Di Francesco aveva detto alla vigilia che la Roma aveva bisogno solo della vittoria con il Chievo. Allora come si crea la pressione giusta sui giocatori?
«Non si ha bisogno delle vittorie, si devono desiderare e tra il bisogno e desiderio c'è di mezzo la frustrazione. La pressione è un'emozione e va gestita, dobbiamo pensare a come i giocatori affrontano le loro emozioni».

Ma allora, sotto pressione-emozione, la personalità dei giocatori che fine fa?
«La personalità va allenata e il tecnico  è  una figura importante in tal senso, ma è il giocatore che deve assorbire dentro di sé la motivazione e la convinzione. Cosa c'entra l'allenatore sul secondo gol del Chievo? Neanche in parrocchia si prende un gol così.
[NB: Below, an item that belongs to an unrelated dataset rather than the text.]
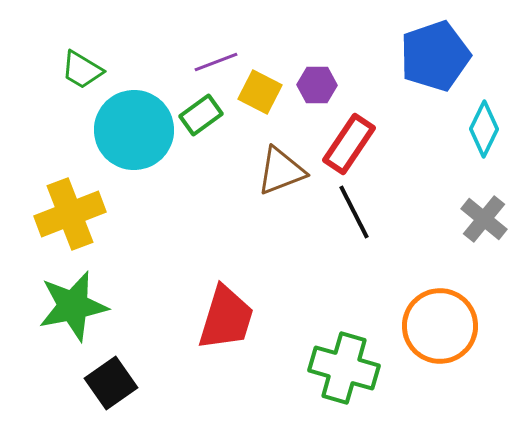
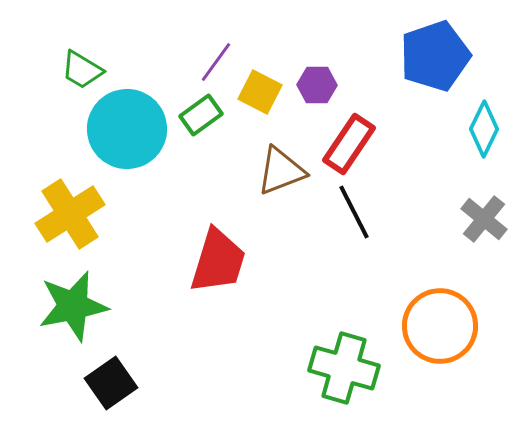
purple line: rotated 33 degrees counterclockwise
cyan circle: moved 7 px left, 1 px up
yellow cross: rotated 12 degrees counterclockwise
red trapezoid: moved 8 px left, 57 px up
In quella azione è palese la difficoltà a gestire il proprio corpo in relazione allo spazio: erano in cinque e non sono riusciti a integrare il sé mentale con il sé corporeo. A causa di livelli d'ansia altissimi per l'arrivo di una palla».

Eppure sono stati sostenuti tutta la partita, sul 2-0 col Chievo dovrebbe bastare.
«Il dodicesimo in campo ha tifato. Ma è una cosa in più. Sono i giocatori che devono dare qualcosa in più».

L'anno scorso la squadra ha stentato in campionato e ha fatto una Champions da favola. Si può essere già dissolto l'effetto benefico nell'autostima dei giocatori?
«Sì. Quattro partite sono quattro indizi che fanno una prova. Magari la squadra ha avuto anche un po' di appagamento da quell'impresa, ma non si campa di rendita».

Il gruppo è anche un po' cambiato. Da più parti si invocano i giocatori che sono stati ceduti. Questo incide?
«Anche l'anno scorso di questi tempi si parlava degli stessi problemi di fragilità. C'erano dei cali mostruosi in campionato. È automatico pensare a chi non c'è, ma non c'entra. E poi questo gruppo  lavora insieme dai primi di luglio, si conoscono da mesi: il problema è la coesione di gruppo si gioca tutto in estate, nella prevenzione. Oggi si ha la sensazione di essere fermi».

Parliamo dell'identità.
«L'identità gruppale si crea col tempo, l'allenatore c'entra ma il lavoro va fatto  sui giocatori: sul sé mentale e sul sé corporeo. Certo, la gente è stanca di aspettare questa Roma, ma per uscirne si riparte dai singoli per rafforzare il gruppo».

Ora c'è il Real Madrid. Meglio incontrare una squadra forte o una debole in questi casi?
«L'anno scorso funzionò incontrare una big. Ci auguriamo che i livelli attentivi tornino nella norma. L'amnesia sul secondo gol del Chievo è dovuta alla mancata consapevolezza psico-corporea, perché il corpo in quel momento domina sulla mente».

Cosa fare, quindi?
«Stimolare i giocatori rispetto alla motivazione. Rivedere la modalità di gestione delle emozioni della squadra. Va fronteggiata meglio la paura, ma non in partita. Bisogna allenarla. Io li metterei tutti in cerchio e chiederei a Kolarov. Verbalizzare le proprie emozioni è fondamentale».

Ma si può insegnare a non aver paura?
«Non si dice a un bambino "Non aver paura", né a un atleta "Sei un leone!". L'approccio dello psicologo è totalmente diverso: bisogna spingere i giocatori a parlare, non va indotto il loro sentimento».

Insomma i giocatori dovrebbero riconoscere le emozioni e gestirle. Sembra facile a dirsi.
«Sì, se già verbalizzassero le loro emozioni sarebbe un bel passo avanti, le emozioni sono un'opportunità, solo facendone tesoro puoi costruire».